Excerpts from a dataset:
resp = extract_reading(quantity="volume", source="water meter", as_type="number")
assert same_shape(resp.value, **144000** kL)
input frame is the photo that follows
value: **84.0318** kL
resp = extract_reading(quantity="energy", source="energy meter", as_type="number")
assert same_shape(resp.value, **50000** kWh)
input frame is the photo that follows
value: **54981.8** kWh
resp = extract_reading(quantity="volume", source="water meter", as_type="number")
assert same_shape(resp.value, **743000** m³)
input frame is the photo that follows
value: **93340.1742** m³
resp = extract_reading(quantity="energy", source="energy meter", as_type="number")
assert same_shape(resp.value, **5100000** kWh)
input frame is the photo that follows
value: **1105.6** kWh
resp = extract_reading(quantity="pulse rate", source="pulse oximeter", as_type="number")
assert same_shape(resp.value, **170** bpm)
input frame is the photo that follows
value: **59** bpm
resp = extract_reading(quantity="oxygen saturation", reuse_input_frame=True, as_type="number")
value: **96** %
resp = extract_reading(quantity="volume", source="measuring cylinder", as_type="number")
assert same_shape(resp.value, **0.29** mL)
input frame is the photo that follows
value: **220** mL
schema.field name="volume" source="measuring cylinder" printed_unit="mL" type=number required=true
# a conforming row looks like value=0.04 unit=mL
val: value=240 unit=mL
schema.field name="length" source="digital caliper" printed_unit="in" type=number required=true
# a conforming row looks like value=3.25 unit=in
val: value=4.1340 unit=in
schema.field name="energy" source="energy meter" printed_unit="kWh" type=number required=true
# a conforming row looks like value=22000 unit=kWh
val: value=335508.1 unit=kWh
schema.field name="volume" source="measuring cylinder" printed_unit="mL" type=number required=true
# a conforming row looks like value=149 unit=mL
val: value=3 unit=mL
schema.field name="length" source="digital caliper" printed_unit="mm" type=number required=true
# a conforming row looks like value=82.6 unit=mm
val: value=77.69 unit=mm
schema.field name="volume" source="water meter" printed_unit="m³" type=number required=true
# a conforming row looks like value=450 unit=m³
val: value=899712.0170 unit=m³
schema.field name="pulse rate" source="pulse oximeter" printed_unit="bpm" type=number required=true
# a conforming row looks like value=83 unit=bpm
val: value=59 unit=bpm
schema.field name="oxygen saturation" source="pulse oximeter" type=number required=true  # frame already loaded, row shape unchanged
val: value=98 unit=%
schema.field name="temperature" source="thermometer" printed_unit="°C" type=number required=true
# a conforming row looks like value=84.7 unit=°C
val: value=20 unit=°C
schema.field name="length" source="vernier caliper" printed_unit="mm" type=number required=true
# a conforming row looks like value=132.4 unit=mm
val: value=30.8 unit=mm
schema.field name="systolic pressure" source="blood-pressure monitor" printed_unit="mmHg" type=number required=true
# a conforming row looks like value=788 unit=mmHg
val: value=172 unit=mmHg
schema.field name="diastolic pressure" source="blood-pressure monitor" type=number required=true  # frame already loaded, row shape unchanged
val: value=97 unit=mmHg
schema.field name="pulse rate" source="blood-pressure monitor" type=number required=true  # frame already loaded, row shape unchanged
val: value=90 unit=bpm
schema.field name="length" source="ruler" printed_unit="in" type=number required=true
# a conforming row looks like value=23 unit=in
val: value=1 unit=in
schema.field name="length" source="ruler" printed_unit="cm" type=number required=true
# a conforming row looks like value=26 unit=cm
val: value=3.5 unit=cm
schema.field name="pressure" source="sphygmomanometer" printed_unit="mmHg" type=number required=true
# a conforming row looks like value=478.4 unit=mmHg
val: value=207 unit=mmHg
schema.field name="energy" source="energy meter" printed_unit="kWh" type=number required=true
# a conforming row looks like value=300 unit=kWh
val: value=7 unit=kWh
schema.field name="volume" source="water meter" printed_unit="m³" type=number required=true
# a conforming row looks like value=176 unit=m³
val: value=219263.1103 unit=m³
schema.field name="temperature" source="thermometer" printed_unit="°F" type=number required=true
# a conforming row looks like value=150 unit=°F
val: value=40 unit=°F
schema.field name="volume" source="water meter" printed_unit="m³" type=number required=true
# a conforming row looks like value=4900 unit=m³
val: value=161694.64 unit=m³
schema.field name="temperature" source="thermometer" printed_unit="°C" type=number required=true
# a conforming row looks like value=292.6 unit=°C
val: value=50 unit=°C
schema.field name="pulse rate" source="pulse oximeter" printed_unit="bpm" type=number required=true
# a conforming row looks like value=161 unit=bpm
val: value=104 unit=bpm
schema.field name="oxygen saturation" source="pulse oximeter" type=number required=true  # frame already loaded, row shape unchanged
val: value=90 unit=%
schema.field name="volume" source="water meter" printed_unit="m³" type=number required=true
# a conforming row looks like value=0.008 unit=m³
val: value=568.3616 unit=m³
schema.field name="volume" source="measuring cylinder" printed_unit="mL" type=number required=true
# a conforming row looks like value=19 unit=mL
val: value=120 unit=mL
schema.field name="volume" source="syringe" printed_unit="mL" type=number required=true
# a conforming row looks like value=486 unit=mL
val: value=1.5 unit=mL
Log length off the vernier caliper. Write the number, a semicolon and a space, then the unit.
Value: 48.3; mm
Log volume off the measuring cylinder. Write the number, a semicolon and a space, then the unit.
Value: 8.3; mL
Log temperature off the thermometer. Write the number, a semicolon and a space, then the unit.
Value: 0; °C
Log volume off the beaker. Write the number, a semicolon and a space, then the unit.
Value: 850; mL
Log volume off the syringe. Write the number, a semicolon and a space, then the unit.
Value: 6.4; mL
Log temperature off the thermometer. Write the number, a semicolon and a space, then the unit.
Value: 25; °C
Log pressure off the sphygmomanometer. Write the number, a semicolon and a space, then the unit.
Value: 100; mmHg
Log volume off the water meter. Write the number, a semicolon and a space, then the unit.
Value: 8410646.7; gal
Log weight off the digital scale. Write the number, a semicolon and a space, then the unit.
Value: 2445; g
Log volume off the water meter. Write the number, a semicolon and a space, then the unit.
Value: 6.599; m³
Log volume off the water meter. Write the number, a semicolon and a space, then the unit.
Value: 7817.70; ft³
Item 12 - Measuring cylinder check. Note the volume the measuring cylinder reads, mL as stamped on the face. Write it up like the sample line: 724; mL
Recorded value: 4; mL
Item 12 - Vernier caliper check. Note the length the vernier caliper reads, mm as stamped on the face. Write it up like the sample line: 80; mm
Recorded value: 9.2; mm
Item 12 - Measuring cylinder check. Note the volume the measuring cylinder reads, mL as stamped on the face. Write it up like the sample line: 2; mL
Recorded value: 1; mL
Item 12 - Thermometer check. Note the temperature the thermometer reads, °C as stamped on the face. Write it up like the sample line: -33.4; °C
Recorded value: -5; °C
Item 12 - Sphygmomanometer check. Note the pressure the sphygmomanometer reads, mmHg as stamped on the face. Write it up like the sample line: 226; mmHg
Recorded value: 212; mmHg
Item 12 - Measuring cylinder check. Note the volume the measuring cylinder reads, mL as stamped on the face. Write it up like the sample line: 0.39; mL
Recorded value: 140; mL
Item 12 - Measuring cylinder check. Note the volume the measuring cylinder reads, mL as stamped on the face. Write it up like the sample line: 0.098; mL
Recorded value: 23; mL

Exercise requirements: Copy all of the items above without changing a single character.

Expected answer:
resp = extract_reading(quantity="volume", source="water meter", as_type="number")
assert same_shape(resp.value, **144000** kL)
input frame is the photo that follows
value: **84.0318** kL
resp = extract_reading(quantity="energy", source="energy meter", as_type="number")
assert same_shape(resp.value, **50000** kWh)
input frame is the photo that follows
value: **54981.8** kWh
resp = extract_reading(quantity="volume", source="water meter", as_type="number")
assert same_shape(resp.value, **743000** m³)
input frame is the photo that follows
value: **93340.1742** m³
resp = extract_reading(quantity="energy", source="energy meter", as_type="number")
assert same_shape(resp.value, **5100000** kWh)
input frame is the photo that follows
value: **1105.6** kWh
resp = extract_reading(quantity="pulse rate", source="pulse oximeter", as_type="number")
assert same_shape(resp.value, **170** bpm)
input frame is the photo that follows
value: **59** bpm
resp = extract_reading(quantity="oxygen saturation", reuse_input_frame=True, as_type="number")
value: **96** %
resp = extract_reading(quantity="volume", source="measuring cylinder", as_type="number")
assert same_shape(resp.value, **0.29** mL)
input frame is the photo that follows
value: **220** mL
schema.field name="volume" source="measuring cylinder" printed_unit="mL" type=number required=true
# a conforming row looks like value=0.04 unit=mL
val: value=240 unit=mL
schema.field name="length" source="digital caliper" printed_unit="in" type=number required=true
# a conforming row looks like value=3.25 unit=in
val: value=4.1340 unit=in
schema.field name="energy" source="energy meter" printed_unit="kWh" type=number required=true
# a conforming row looks like value=22000 unit=kWh
val: value=335508.1 unit=kWh
schema.field name="volume" source="measuring cylinder" printed_unit="mL" type=number required=true
# a conforming row looks like value=149 unit=mL
val: value=3 unit=mL
schema.field name="length" source="digital caliper" printed_unit="mm" type=number required=true
# a conforming row looks like value=82.6 unit=mm
val: value=77.69 unit=mm
schema.field name="volume" source="water meter" printed_unit="m³" type=number required=true
# a conforming row looks like value=450 unit=m³
val: value=899712.0170 unit=m³
schema.field name="pulse rate" source="pulse oximeter" printed_unit="bpm" type=number required=true
# a conforming row looks like value=83 unit=bpm
val: value=59 unit=bpm
schema.field name="oxygen saturation" source="pulse oximeter" type=number required=true  # frame already loaded, row shape unchanged
val: value=98 unit=%
schema.field name="temperature" source="thermometer" printed_unit="°C" type=number required=true
# a conforming row looks like value=84.7 unit=°C
val: value=20 unit=°C
schema.field name="length" source="vernier caliper" printed_unit="mm" type=number required=true
# a conforming row looks like value=132.4 unit=mm
val: value=30.8 unit=mm
schema.field name="systolic pressure" source="blood-pressure monitor" printed_unit="mmHg" type=number required=true
# a conforming row looks like value=788 unit=mmHg
val: value=172 unit=mmHg
schema.field name="diastolic pressure" source="blood-pressure monitor" type=number required=true  # frame already loaded, row shape unchanged
val: value=97 unit=mmHg
schema.field name="pulse rate" source="blood-pressure monitor" type=number required=true  # frame already loaded, row shape unchanged
val: value=90 unit=bpm
schema.field name="length" source="ruler" printed_unit="in" type=number required=true
# a conforming row looks like value=23 unit=in
val: value=1 unit=in
schema.field name="length" source="ruler" printed_unit="cm" type=number required=true
# a conforming row looks like value=26 unit=cm
val: value=3.5 unit=cm
schema.field name="pressure" source="sphygmomanometer" printed_unit="mmHg" type=number required=true
# a conforming row looks like value=478.4 unit=mmHg
val: value=207 unit=mmHg
schema.field name="energy" source="energy meter" printed_unit="kWh" type=number required=true
# a conforming row looks like value=300 unit=kWh
val: value=7 unit=kWh
schema.field name="volume" source="water meter" printed_unit="m³" type=number required=true
# a conforming row looks like value=176 unit=m³
val: value=219263.1103 unit=m³
schema.field name="temperature" source="thermometer" printed_unit="°F" type=number required=true
# a conforming row looks like value=150 unit=°F
val: value=40 unit=°F
schema.field name="volume" source="water meter" printed_unit="m³" type=number required=true
# a conforming row looks like value=4900 unit=m³
val: value=161694.64 unit=m³
schema.field name="temperature" source="thermometer" printed_unit="°C" type=number required=true
# a conforming row looks like value=292.6 unit=°C
val: value=50 unit=°C
schema.field name="pulse rate" source="pulse oximeter" printed_unit="bpm" type=number required=true
# a conforming row looks like value=161 unit=bpm
val: value=104 unit=bpm
schema.field name="oxygen saturation" source="pulse oximeter" type=number required=true  # frame already loaded, row shape unchanged
val: value=90 unit=%
schema.field name="volume" source="water meter" printed_unit="m³" type=number required=true
# a conforming row looks like value=0.008 unit=m³
val: value=568.3616 unit=m³
schema.field name="volume" source="measuring cylinder" printed_unit="mL" type=number required=true
# a conforming row looks like value=19 unit=mL
val: value=120 unit=mL
schema.field name="volume" source="syringe" printed_unit="mL" type=number required=true
# a conforming row looks like value=486 unit=mL
val: value=1.5 unit=mL
Log length off the vernier caliper. Write the number, a semicolon and a space, then the unit.
Value: 48.3; mm
Log volume off the measuring cylinder. Write the number, a semicolon and a space, then the unit.
Value: 8.3; mL
Log temperature off the thermometer. Write the number, a semicolon and a space, then the unit.
Value: 0; °C
Log volume off the beaker. Write the number, a semicolon and a space, then the unit.
Value: 850; mL
Log volume off the syringe. Write the number, a semicolon and a space, then the unit.
Value: 6.4; mL
Log temperature off the thermometer. Write the number, a semicolon and a space, then the unit.
Value: 25; °C
Log pressure off the sphygmomanometer. Write the number, a semicolon and a space, then the unit.
Value: 100; mmHg
Log volume off the water meter. Write the number, a semicolon and a space, then the unit.
Value: 8410646.7; gal
Log weight off the digital scale. Write the number, a semicolon and a space, then the unit.
Value: 2445; g
Log volume off the water meter. Write the number, a semicolon and a space, then the unit.
Value: 6.599; m³
Log volume off the water meter. Write the number, a semicolon and a space, then the unit.
Value: 7817.70; ft³
Item 12 - Measuring cylinder check. Note the volume the measuring cylinder reads, mL as stamped on the face. Write it up like the sample line: 724; mL
Recorded value: 4; mL
Item 12 - Vernier caliper check. Note the length the vernier caliper reads, mm as stamped on the face. Write it up like the sample line: 80; mm
Recorded value: 9.2; mm
Item 12 - Measuring cylinder check. Note the volume the measuring cylinder reads, mL as stamped on the face. Write it up like the sample line: 2; mL
Recorded value: 1; mL
Item 12 - Thermometer check. Note the temperature the thermometer reads, °C as stamped on the face. Write it up like the sample line: -33.4; °C
Recorded value: -5; °C
Item 12 - Sphygmomanometer check. Note the pressure the sphygmomanometer reads, mmHg as stamped on the face. Write it up like the sample line: 226; mmHg
Recorded value: 212; mmHg
Item 12 - Measuring cylinder check. Note the volume the measuring cylinder reads, mL as stamped on the face. Write it up like the sample line: 0.39; mL
Recorded value: 140; mL
Item 12 - Measuring cylinder check. Note the volume the measuring cylinder reads, mL as stamped on the face. Write it up like the sample line: 0.098; mL
Recorded value: 23; mL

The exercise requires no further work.